Faust has also been working on expanded support for the BPF may_goto instruction. Currently, the instruction is only usable in inline assembly; Clang's C front-end will never generate it, Song said. Faust called the work needed to let it be generated by C code "pretty trivial", however, so GCC's code generator may make use of it soon.

Marchesi questioned whether the bpf_fastcall instruction was still optional — that is, whether leaving it unimplemented would cause any problems other than sub-optimal performance. Starovoitov said "in theory, yes," but it is "getting less optional over time". That prompted Faust to ask whether there was some order that the assembled BPF developers would prefer may_goto, fixes for BPF atomic memory orderings, bpf_fastcall, preserve_static_offset, and the fixes to BPF tags to be implemented in.

Starovoitov said that type tags were by far the most important, followed by supporting may_goto in inline assembly, followed by bpf_fastcall, and then finally preserve_static_offset. Nobody seemed to disagree with that assessment.

Another potential improvement that Marchesi was looking forward to was the inclusion of additional "must" annotations in the compiler, such as [[musttail]]. That annotation, which was added recently and is seeing increasing use, signals an error if the compiler isn't able to ensure that the last call in a function is a tail-call. Another possible annotation of this type would be a "must inline" annotation, which would be stronger than always_inline since the latter can silently fail to inline a function if it's too large.

John Fastabend asked whether this would permit writing recursion in BPF programs. Starovoitov's laconic answer was "maybe". Fastabend elaborated that the last thing preventing Tetragon from using plain function calls in its BPF programs is the lack of support for recursion; having [[musttail]] support would theoretically let the verifier's existing loop-handling logic handle recursive calls. Starovoitov warned that it wasn't that simple, and that there would likely be additional changes to the verifier needed.
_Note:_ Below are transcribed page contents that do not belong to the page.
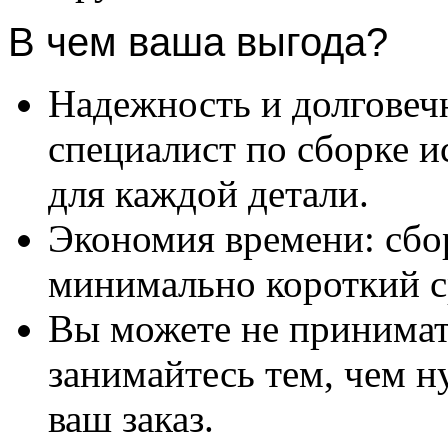
В чем ваша выгода?
Надежность и долговеч
специалист по сборке и
для каждой детали.
Экономия времени: сбо
минимально короткий с
Вы можете не принимать
занимайтесь тем, чем н
ваш заказ.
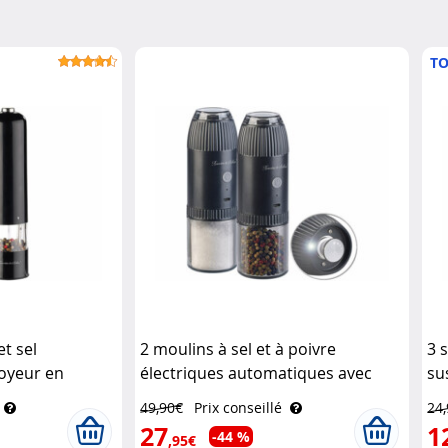
TO
t sel
2 moulins à sel et à poivre
3 
royeur en
électriques automatiques avec
su
 Blanc
LED Rosenstein & Söhne
Si
49,90€
Prix conseillé
24
e
27
1
-44 %
,95€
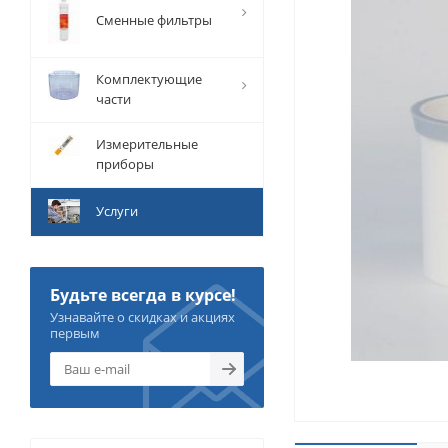
Сменные фильтры
Комплектующие
части
Измерительные
приборы
Услуги
Будьте всегда в курсе!
Узнавайте о скидках и акциях
первым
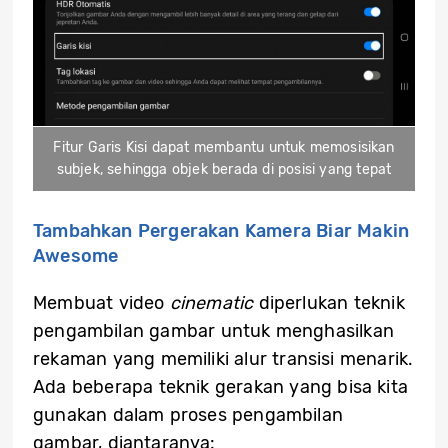
Fitur Garis Kisi dapat membantu untuk memosisikan
subjek, sehingga objek berada di posisi yang tepat
Tambahkan Pergerakan Kamera Biar Makin
Awesome
Membuat video
cinematic
diperlukan teknik
pengambilan gambar untuk menghasilkan
rekaman yang memiliki alur transisi menarik.
Ada beberapa teknik gerakan yang bisa kita
gunakan dalam proses pengambilan
gambar, diantaranya:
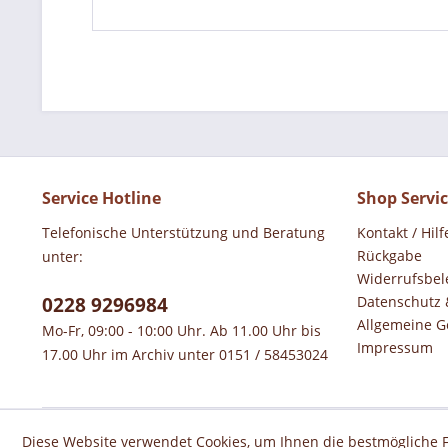
Service Hotline
Shop Servi
Telefonische Unterstützung und Beratung
Kontakt / Hilf
Rückgabe
unter:
Widerrufsbel
0228 9296984
Datenschutz 
Allgemeine G
Mo-Fr, 09:00 - 10:00 Uhr. Ab 11.00 Uhr bis
Impressum
17.00 Uhr im Archiv unter 0151 / 58453024
Diese Website verwendet Cookies, um Ihnen die bestmögliche F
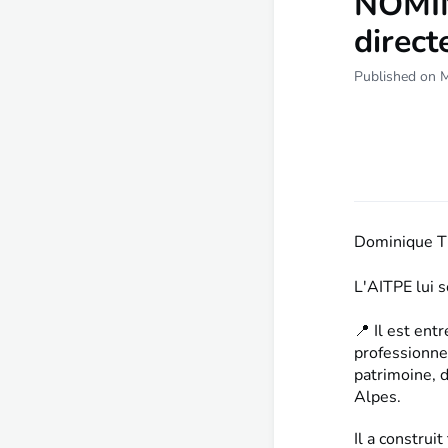
NOMIN
direct
Published on 
Dominique T
L'AITPE lui s
📍 Il est ent
professionnel
patrimoine, 
Alpes.
Il a construi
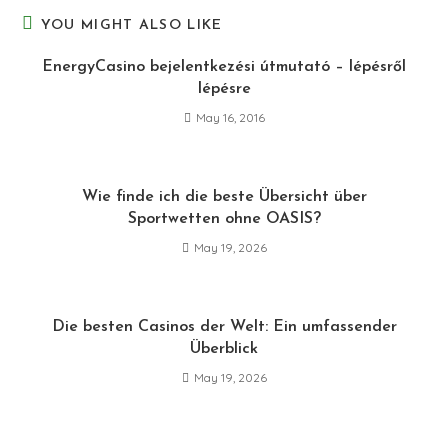
YOU MIGHT ALSO LIKE
EnergyCasino bejelentkezési útmutató – lépésről
lépésre
May 16, 2016
Wie finde ich die beste Übersicht über
Sportwetten ohne OASIS?
May 19, 2026
Die besten Casinos der Welt: Ein umfassender
Überblick
May 19, 2026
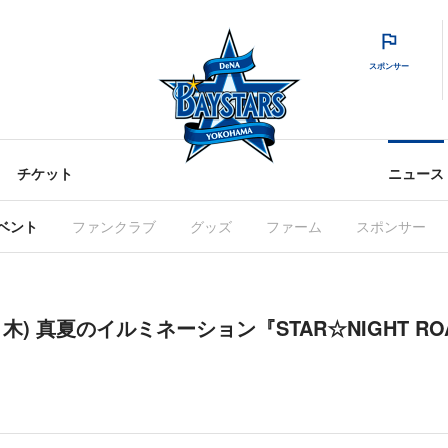
スポンサー
チケット
ニュース
ベント
ファンクラブ
グッズ
ファーム
スポンサー
1(祝・木) 真夏のイルミネーション『STAR☆NIGHT 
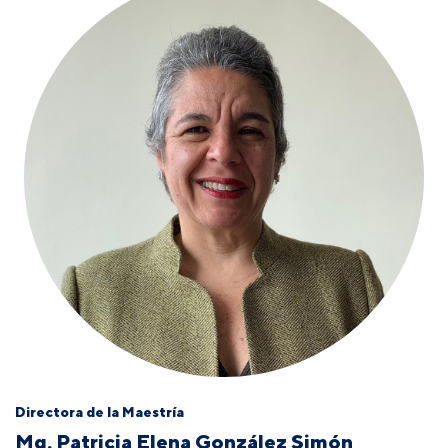
Directora de la Maestría
Mg. Patricia Elena González Simón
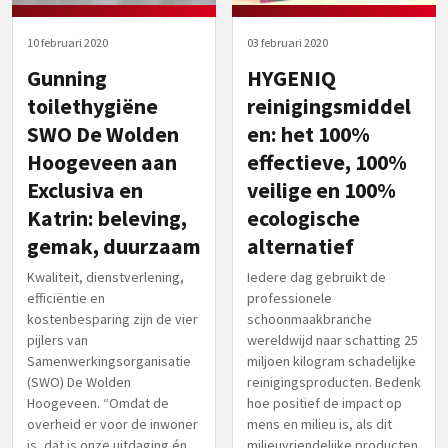
10 februari 2020
03 februari 2020
Gunning
HYGENIQ
toilethygiëne
reinigingsmiddel
SWO De Wolden
en: het 100%
Hoogeveen aan
effectieve, 100%
Exclusiva en
veilige en 100%
Katrin: beleving,
ecologische
gemak, duurzaam
alternatief
Kwaliteit, dienstverlening,
Iedere dag gebruikt de
efficiëntie en
professionele
kostenbesparing zijn de vier
schoonmaakbranche
pijlers van
wereldwijd naar schatting 25
Samenwerkingsorganisatie
miljoen kilogram schadelijke
(SWO) De Wolden
reinigingsproducten. Bedenk
Hoogeveen. “Omdat de
hoe positief de impact op
overheid er voor de inwoner
mens en milieu is, als dit
is, dat is onze uitdaging én
milieuvriendelijke producten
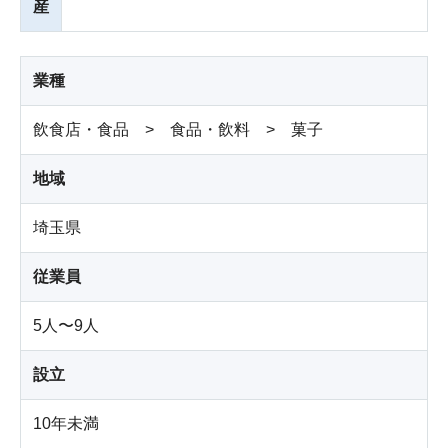
産
業種
飲食店・食品 > 食品・飲料 > 菓子
地域
埼玉県
従業員
5人〜9人
設立
10年未満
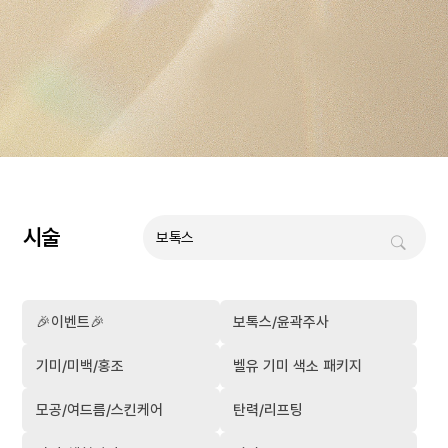
시술
🎉이벤트🎉
보톡스/윤곽주사
기미/미백/홍조
벨유 기미 색소 패키지
모공/여드름/스킨케어
탄력/리프팅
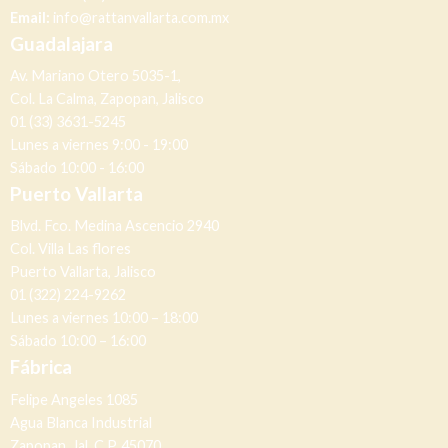
Email:
info@rattanvallarta.com.mx
Guadalajara
Av. Mariano Otero 5035-1,
Col. La Calma, Zapopan, Jalisco
01 (33) 3631-5245
Lunes a viernes 9:00 - 19:00
Sábado 10:00 - 16:00
Puerto Vallarta
Blvd. Fco. Medina Ascencio 2940
Col. Villa Las flores
Puerto Vallarta, Jalisco
01 (322) 224-9262
Lunes a viernes 10:00 – 18:00
Sábado 10:00 – 16:00
Fábrica
Felipe Angeles 1085
Agua Blanca Industrial
Zapopan, Jal. C.P. 45070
Runtime BTF and debugging BTF

Near the end of the assigned time, Marchesi brought up the fact that BTF serves something of a dual role. On the one hand, BTF information is supposed to be usable as a debugging format, so ideally it would reflect the source program that the user wrote. On the other hand, BTF is used by the verifier to understand the program, and for CO-RE relocations, for which it should reflect whatever is in the binary form of the program.

As an example, GCC has several optimization passes that can change function signatures. The main one is "interprocedural scalar replacement of aggregates" (ISRA), which among other things removes unused parameters and converts some parameters to be passed by value. If the compiler generates BTF before doing optimization, the BTF will reflect the original signatures of functions, which won't necessarily contain the information the verifier wants. If the compiler generates BTF after doing optimization, users will not be able to use it to understand their programs, because it will no longer correspond to what they wrote.

Right now, GCC and Clang both emit BTF before doing optimizations. This can lead to problems where the verifier will not be able to find the BPF that corresponds to a function that was optimized with ISRA. Everyone present agreed that was a problem, but not everyone was as happy with the suggestion one of the other pahole maintainers put forward: generate both. While it has the benefit of being a relatively simple fix, it's not particularly elegant. Discussion about the benefits and drawbacks continued for some time, before eventually coming to a close to comply with the schedule.